I’d like to acknowledge these topics, suggest alternatives, and challenge the suggestion that mandatory pre-commit review is the “best” solution in each case – and I’d like to discuss these topics in reverse order:

First, if the community wants to decrease the short-term pain of disruptive changes, then committers need to learn that the community expects them to work harder at their communication and planning skills. Reviews – mandatory or not – are just one small step along the way of good communication/planning. If the community cannot be clear with each other about what kinds of disruptions are tolerable and which should have been planned out better, then mandating pre-commit reviews won’t magically fix the social dysfunction. In contrast, if the community is good at planning and communication, then mandatory pre-commit reviews are at best an unnecessary drag on productivity, and at worst an institutional bias against change itself.

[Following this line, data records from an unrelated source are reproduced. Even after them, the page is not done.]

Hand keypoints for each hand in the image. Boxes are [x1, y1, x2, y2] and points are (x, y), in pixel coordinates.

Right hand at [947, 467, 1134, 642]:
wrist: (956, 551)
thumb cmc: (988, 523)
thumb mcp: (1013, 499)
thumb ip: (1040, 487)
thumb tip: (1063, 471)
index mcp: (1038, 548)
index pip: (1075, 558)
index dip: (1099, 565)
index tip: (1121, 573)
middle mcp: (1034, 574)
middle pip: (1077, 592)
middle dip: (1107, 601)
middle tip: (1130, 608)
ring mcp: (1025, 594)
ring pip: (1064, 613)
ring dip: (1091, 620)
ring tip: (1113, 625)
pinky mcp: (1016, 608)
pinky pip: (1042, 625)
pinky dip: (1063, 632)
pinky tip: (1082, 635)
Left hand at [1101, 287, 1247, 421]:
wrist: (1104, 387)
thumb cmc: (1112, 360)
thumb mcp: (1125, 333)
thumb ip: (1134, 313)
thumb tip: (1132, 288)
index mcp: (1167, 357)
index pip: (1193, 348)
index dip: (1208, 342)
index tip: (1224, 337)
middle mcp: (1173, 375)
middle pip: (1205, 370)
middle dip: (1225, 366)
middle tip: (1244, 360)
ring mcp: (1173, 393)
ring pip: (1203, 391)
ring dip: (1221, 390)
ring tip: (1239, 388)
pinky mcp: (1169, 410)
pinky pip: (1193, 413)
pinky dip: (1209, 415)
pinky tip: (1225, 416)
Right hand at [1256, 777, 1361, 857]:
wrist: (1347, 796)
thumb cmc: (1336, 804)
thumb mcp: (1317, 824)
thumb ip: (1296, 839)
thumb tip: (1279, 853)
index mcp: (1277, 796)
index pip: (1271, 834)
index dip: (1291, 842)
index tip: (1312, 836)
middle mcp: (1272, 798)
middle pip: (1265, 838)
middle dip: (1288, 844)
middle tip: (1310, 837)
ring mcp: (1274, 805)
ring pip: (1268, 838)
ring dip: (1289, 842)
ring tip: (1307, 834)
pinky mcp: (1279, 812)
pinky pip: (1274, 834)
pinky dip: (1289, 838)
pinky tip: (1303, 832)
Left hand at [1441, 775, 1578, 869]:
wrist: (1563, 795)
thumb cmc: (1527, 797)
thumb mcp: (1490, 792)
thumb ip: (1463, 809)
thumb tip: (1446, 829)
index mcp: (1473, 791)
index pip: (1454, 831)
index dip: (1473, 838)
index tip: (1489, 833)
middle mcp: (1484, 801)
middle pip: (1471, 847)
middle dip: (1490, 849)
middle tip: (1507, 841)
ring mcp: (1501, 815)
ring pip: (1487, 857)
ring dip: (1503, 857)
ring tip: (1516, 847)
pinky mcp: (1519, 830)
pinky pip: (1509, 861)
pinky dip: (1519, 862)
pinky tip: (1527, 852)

Second, if the community is concerned about “information silos”, then more long-term communication needs to be done. Maybe that’s in the form of documentation, or a blog post, or a paper, or a talk. It really doesn’t matter. The important goal is that expertise needs to be distilled and recorded. In contrast, commit reviews – mandatory or not – are an incredibly noisy, raw, jargony, and ephemeral process. At best, one or two peers can passingly keep up with the firehose, but the community as a whole gains nothing. Making reviews mandatory doesn’t change anything in this regard, and if anything, it dilutes the value of reviewing and requesting reviews.

Third, I find the concern that not enough pre-commit or post-commit review is happening to be paradoxical. If people feel that way, then they’re actually paying attention, but they must feel that other people are not. If you feel that way, then it is your obligation to say something. You need to tell the people that are paying less attention than you do that something is going on that they should care about. It doesn’t take much. Maybe just a quick “FYI, you might want to look at this” email or a “mention” in GitHub. The important thing is that the social norm is established that we’re all expected to look out for each other. In contrast, if a engineer habitually ignores the prodding of the community, then mandating pre-commit review won’t magically convince them to care. It’ll just add friction to well behaved committers.

Dave

1 Like

In the same spirit as a code review, I’d ask “What could go wrong?” with this idea. The first answer that springs to mind is gaming the system. How could one game the system? It might bias people toward trivial changes, or it might lead to people picking reviewers who would be sympathetic—I don’t know. Could lead to “I’ll scratch your back if you scratch mine.”

I’m not for or against here—just want to ask about unintended consequences. Would also ask how the status quo came to be. I bet there was wisdom in its devising. Has something changed? Scale? Complexity? Malleability?